TASK OBJECTIVE ::
Pictures in the listing do not belong in the copy, which should repeat exactly the lines from the one holding "wall art [44,515,138,602]" through the last line.

TASK INPUT ::
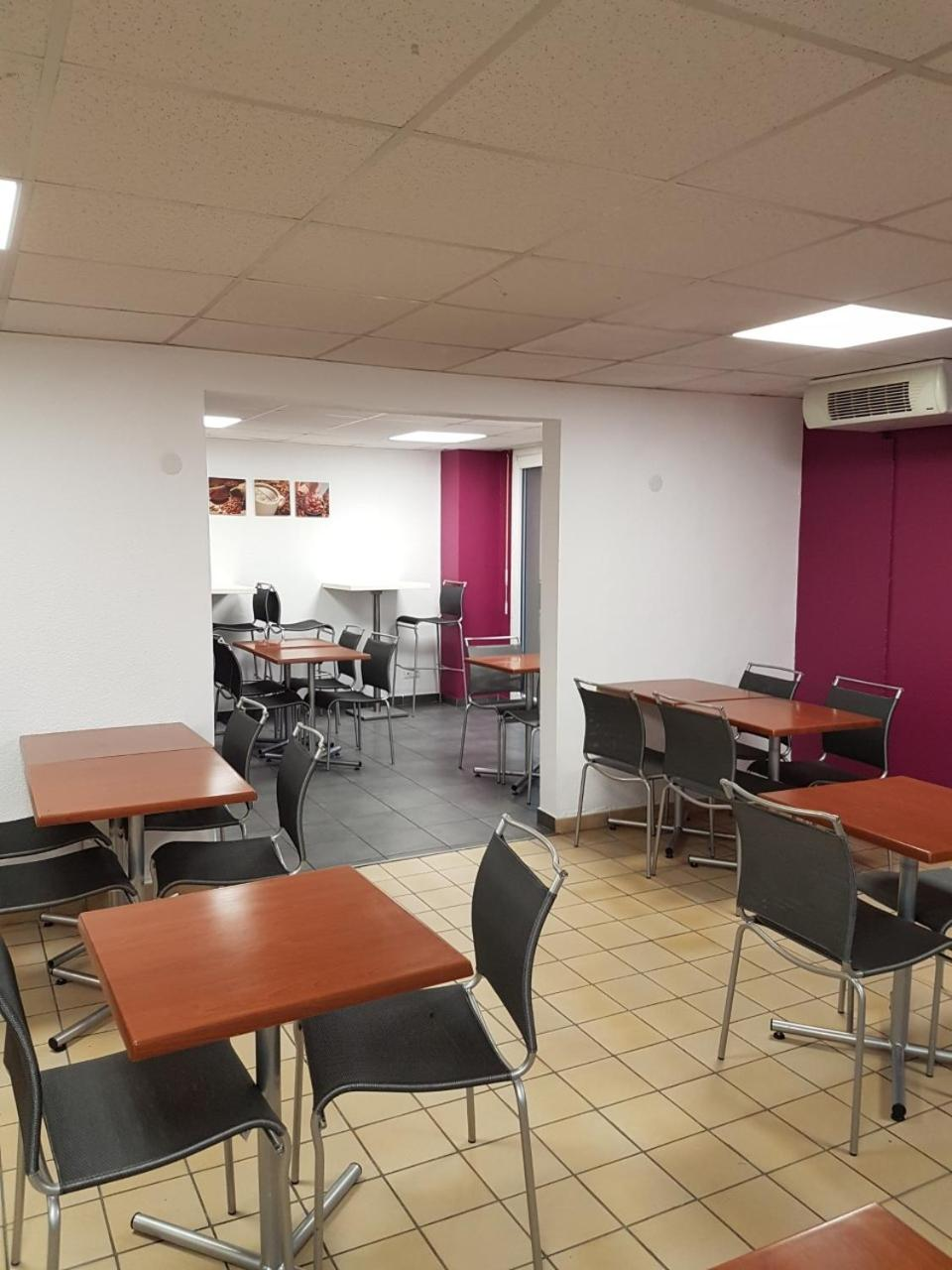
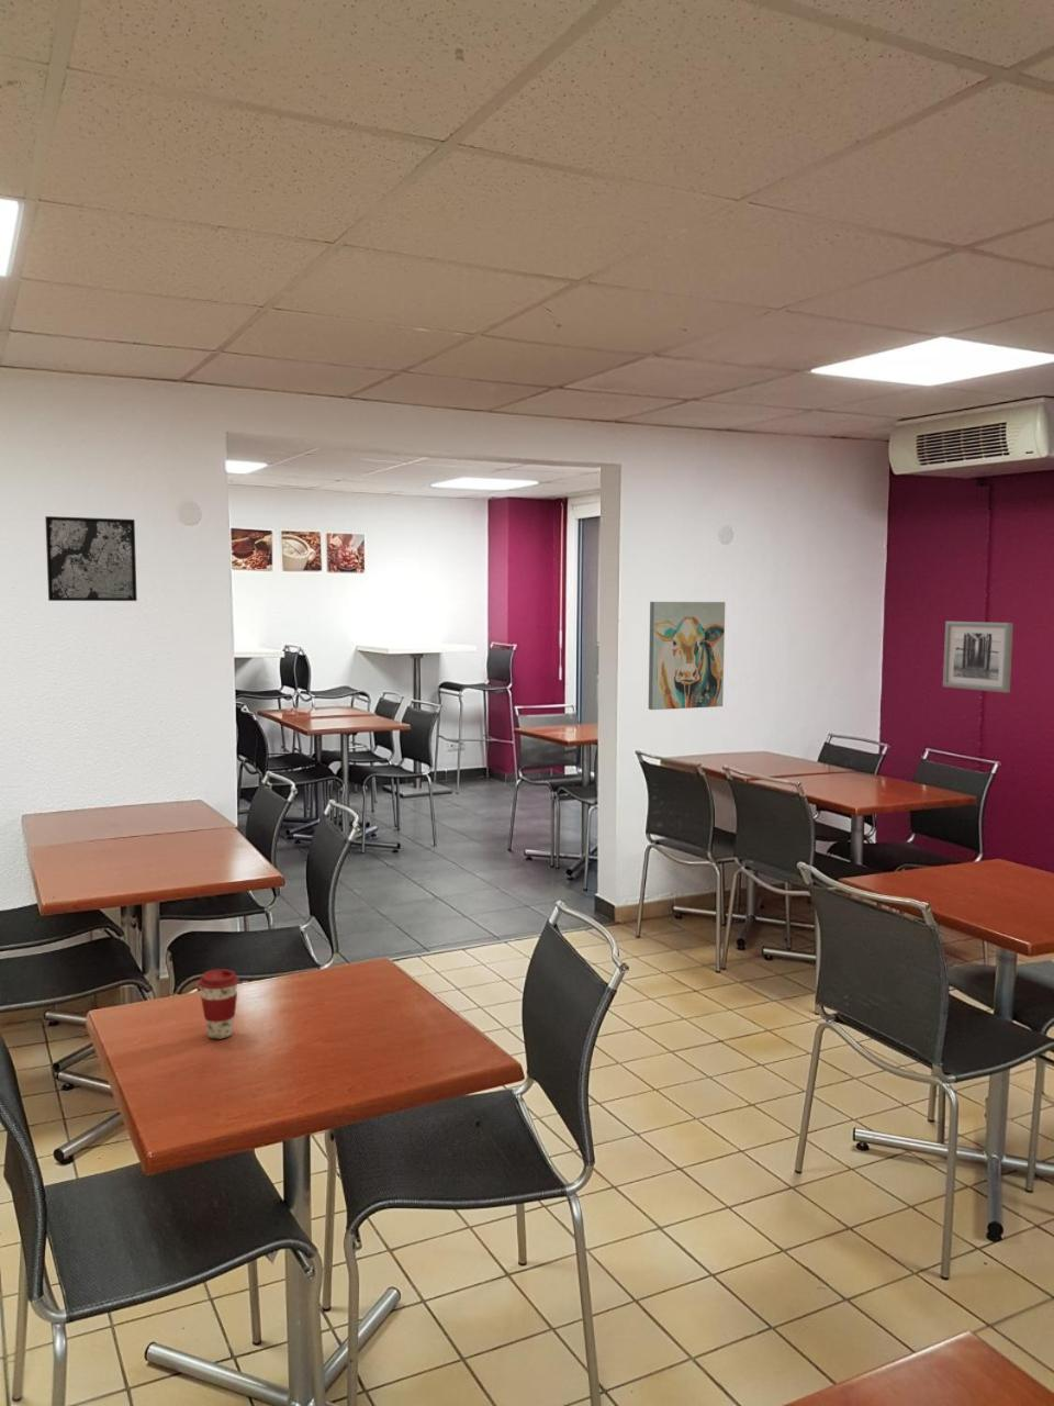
+ wall art [648,601,725,711]
+ wall art [44,515,138,602]
+ coffee cup [198,968,239,1041]
+ wall art [942,621,1014,694]
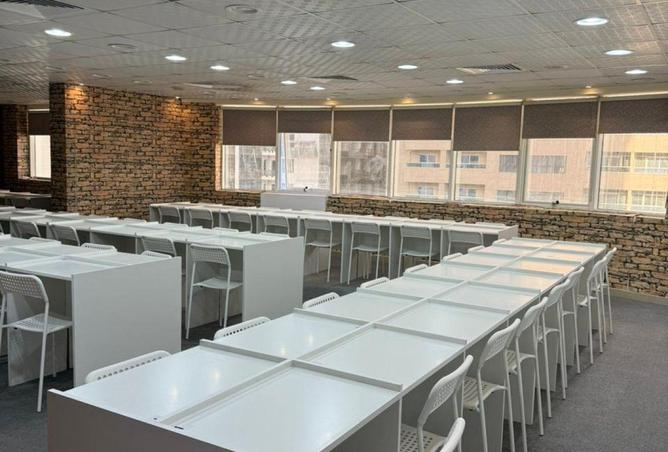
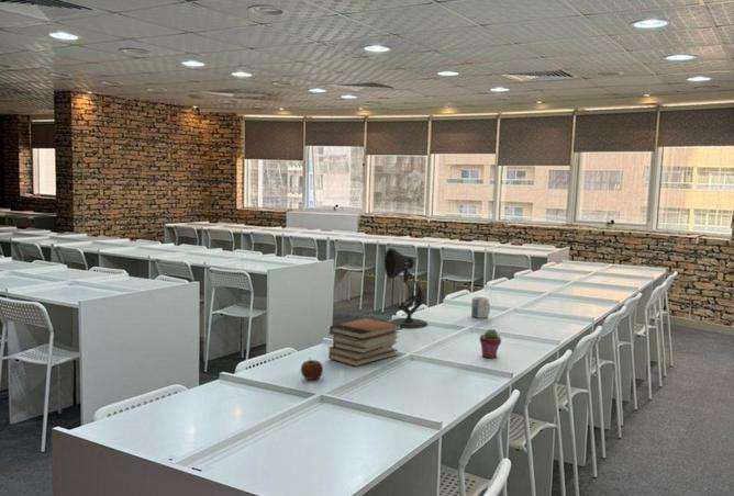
+ potted succulent [479,328,502,359]
+ mug [470,296,491,319]
+ desk lamp [383,247,430,329]
+ book stack [327,316,403,368]
+ apple [300,357,324,381]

EXERCISE RESULT ::
+ wall art [44,515,138,602]
+ coffee cup [198,968,239,1041]
+ wall art [942,621,1014,694]
+ potted succulent [479,328,502,359]
+ mug [470,296,491,319]
+ desk lamp [383,247,430,329]
+ book stack [327,316,403,368]
+ apple [300,357,324,381]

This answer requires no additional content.